By:
February 17, 2003

Dear Readers:

A shy but faithful reader from Iowa asks Dr. Ink to consider what journalists should do when they encounter grisly details from a breaking story, such as the Columbia shuttle disaster. Given the destructive forces involved in the failed re-entry, it seems amazing to the Doc that any human remains would be found on the ground. But so they were.

Dr. Ink thinks that readers and viewers of news would be surprised to learn how restrained journalists are in their handling of such gruesome details. There were thousands of opportunities amid the World Trade Center rubble to portray the graphic consequences of terrorism. Doc remembers one image of a severed hand, and controversial images of bodies falling from the tops of the skyscrapers. But even these seemed stylized, horribly beautiful.

In the end, we are more likely to remember the feature obituaries in the New York Times and Newsday than the few corpses to which we were exposed — the lives and dreams of the lost, not their terrible remains.
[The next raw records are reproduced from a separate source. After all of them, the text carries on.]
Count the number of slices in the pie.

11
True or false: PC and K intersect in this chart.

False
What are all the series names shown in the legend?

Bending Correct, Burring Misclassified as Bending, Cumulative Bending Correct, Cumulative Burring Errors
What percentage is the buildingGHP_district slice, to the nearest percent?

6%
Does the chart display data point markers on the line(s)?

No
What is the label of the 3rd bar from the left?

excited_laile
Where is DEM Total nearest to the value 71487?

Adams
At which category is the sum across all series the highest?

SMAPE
This is how it should be. There are times, no doubt, when readers, viewers, or listeners must be forced to confront the unspeakable truth, as when Edward R. Murrow reported on the naked bodies stacked like cordwood within the liberated Buchenwald concentration camp.

The condition of the astronauts’ remains falls into a different category. Respect and restraint were, and should have been, the order of the day.

There is one cliché of disaster reporting, however, that Dr. Ink cannot abide. It is when we hear that the coroner or medical examiner is about to perform his or her “grim task.” What might very well be grim to the reporter or the audience, may not be so grim to the professional seasoned in the task.

This insight goes back at least to Shakespeare, when Hamlet and Horatio come upon the singing gravedigger.


Hamlet: Has this fellow no feeling of his business? He sings in grave-making.

Horatio: Custom hath made it in him a property of easiness.

Hamlet: ‘Tis e’en so, the hand of little employment hath the daintier sense.
Doc remembers a news staff that decorated a Christmas tree with nothing but the grim and graphic photos they kept out of the paper. Not exactly a “daintier sense,” but a sign of restraint nonetheless, a sign of journalists’ invisible virtue.